> [TASK DETAILS]: Carry the sea turtle rescue post forward from its last sentence, keeping its tone and style.

> [GIVEN PASSAGE]:
RESCUED! Most Endangered Sea Turtle in the World

Wednesday, November 28th, 2012

Sue Wieber Nourse and Rescued Kemp’s Ridley

Freezing and blustery … in other words, perfect conditions to rescue cold-stunned sea turtles in the Great White North.  Sue Wieber Nourse and Rufus the Turtle Dog headed to Outer Cape Cod this morning, targeting Saints Landing in Brewster as the most likely spot to find a stranded sea turtle with frigid winds pounding out of the north-northwest.

Cold-Stunned Juvenile Kemp’s Ridley in Brewster

They headed east at Saints Landing and just before reaching the impassable, flooded area near Breakwater, Sue spotted the pinkish, white plastron of a Kemp’s ridley helpless and tossed upside down in the stormy surf.  This 2-to-3 year old juvenile weighed about six pounds.  Pinkish coloration confirms cold-stunning, as blood pools ventrally when the heart rate drops to only a couple of beats a minute.

Rufus Guards Juvenile Kemp’s Ridley Sea Turtle

Once Sue recovered the turtle from the pounding surf, it quickly responded with lively movement, indicating an excellent candidate for rehabilitation and return to the wild.  Rufus stood guard as Turtle Journal notified Mass Audubon’s Wellfleet Bay Wildlife Sanctuary that Sue would be bringing the turtle to Wellfleet for transport to the New England Aquarium.

Cold-Stunned Jvenie Kemp’s Ridley in Cape Cod Bay

Kemp’s ridleys are one of the most endangered sea turtles in the world.  As part of their natural life cycle they drift north as hatchlings from their natal sites in the Gulf of Mexico, catching a ride on sargasso mats in the Gulf Stream.  Around age two or three, they leave the Gulf Stream and transition to a benthic habitat by swimming west to the coast.  Those that hit the U.S. north of Massachusetts have to contend with the giant arm of Cape Cod as they begin to migrate south with dropping water temperatures.  Each fall juveniles get trapped in Cape Cod Bay by cold waters, become cold-stunned and are eventually driven ashore like flotsam and jetsam in stormy conditions.

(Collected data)
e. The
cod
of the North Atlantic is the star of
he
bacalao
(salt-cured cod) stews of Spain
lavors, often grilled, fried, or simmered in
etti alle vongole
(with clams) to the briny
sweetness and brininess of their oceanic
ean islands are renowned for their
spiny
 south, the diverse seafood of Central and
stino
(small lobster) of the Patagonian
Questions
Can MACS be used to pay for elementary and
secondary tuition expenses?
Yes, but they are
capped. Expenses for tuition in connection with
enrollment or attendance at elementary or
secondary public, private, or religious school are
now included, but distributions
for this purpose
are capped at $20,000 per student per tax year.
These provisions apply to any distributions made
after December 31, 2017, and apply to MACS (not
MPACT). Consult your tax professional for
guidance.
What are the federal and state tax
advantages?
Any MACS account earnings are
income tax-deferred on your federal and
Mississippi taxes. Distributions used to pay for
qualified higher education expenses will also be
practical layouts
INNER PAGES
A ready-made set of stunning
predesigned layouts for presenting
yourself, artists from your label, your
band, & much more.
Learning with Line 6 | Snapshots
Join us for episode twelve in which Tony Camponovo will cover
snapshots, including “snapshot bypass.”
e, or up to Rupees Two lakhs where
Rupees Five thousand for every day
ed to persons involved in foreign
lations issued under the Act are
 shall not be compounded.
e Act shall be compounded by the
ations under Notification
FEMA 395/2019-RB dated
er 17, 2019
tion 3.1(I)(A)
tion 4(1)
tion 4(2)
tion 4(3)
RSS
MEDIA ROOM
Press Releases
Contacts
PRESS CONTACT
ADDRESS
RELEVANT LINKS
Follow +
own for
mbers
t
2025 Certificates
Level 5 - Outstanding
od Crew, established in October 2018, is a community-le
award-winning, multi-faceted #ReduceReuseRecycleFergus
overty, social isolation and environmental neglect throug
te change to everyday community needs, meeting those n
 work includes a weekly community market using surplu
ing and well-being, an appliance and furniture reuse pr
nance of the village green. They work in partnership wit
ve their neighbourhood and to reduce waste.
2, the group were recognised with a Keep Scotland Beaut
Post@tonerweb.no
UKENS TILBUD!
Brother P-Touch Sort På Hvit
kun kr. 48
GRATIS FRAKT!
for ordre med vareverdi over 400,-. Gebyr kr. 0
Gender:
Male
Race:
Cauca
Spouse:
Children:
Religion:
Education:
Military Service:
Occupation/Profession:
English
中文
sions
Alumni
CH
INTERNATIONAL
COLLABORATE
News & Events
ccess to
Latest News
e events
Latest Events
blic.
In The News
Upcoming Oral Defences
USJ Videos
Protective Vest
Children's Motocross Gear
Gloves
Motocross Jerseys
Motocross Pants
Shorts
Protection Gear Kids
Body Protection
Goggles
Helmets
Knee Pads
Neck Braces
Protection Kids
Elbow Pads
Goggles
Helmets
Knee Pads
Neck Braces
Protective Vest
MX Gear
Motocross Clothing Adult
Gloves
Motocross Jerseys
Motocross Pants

> [FINAL ANSWER]:
Cold-Stunned Kemp’s Ridley Shows Signs of Life

If we can rescue them from beaches before hypothermia finishes them off, these critcally endangered turtles can be rehabilitated and returned to the wild to restore diminished populations. At each high tide in the very worst of weather conditions, rescuers scour beaches facing the prevailing winds in search of stranded turtles.

Juvenile Kemp’s Ridley Sea Turtle En Route to Rehabilitation

For this lucky Kemp’s ridley, Sue and Rufus were at the right spot at the right time, just as it hit the shore.  So, this turtle’s chances for survival are very good.  And in the case of critcally endangered species like the Kemp’s ridley, saving one juvenile at a time really means saving their whole world.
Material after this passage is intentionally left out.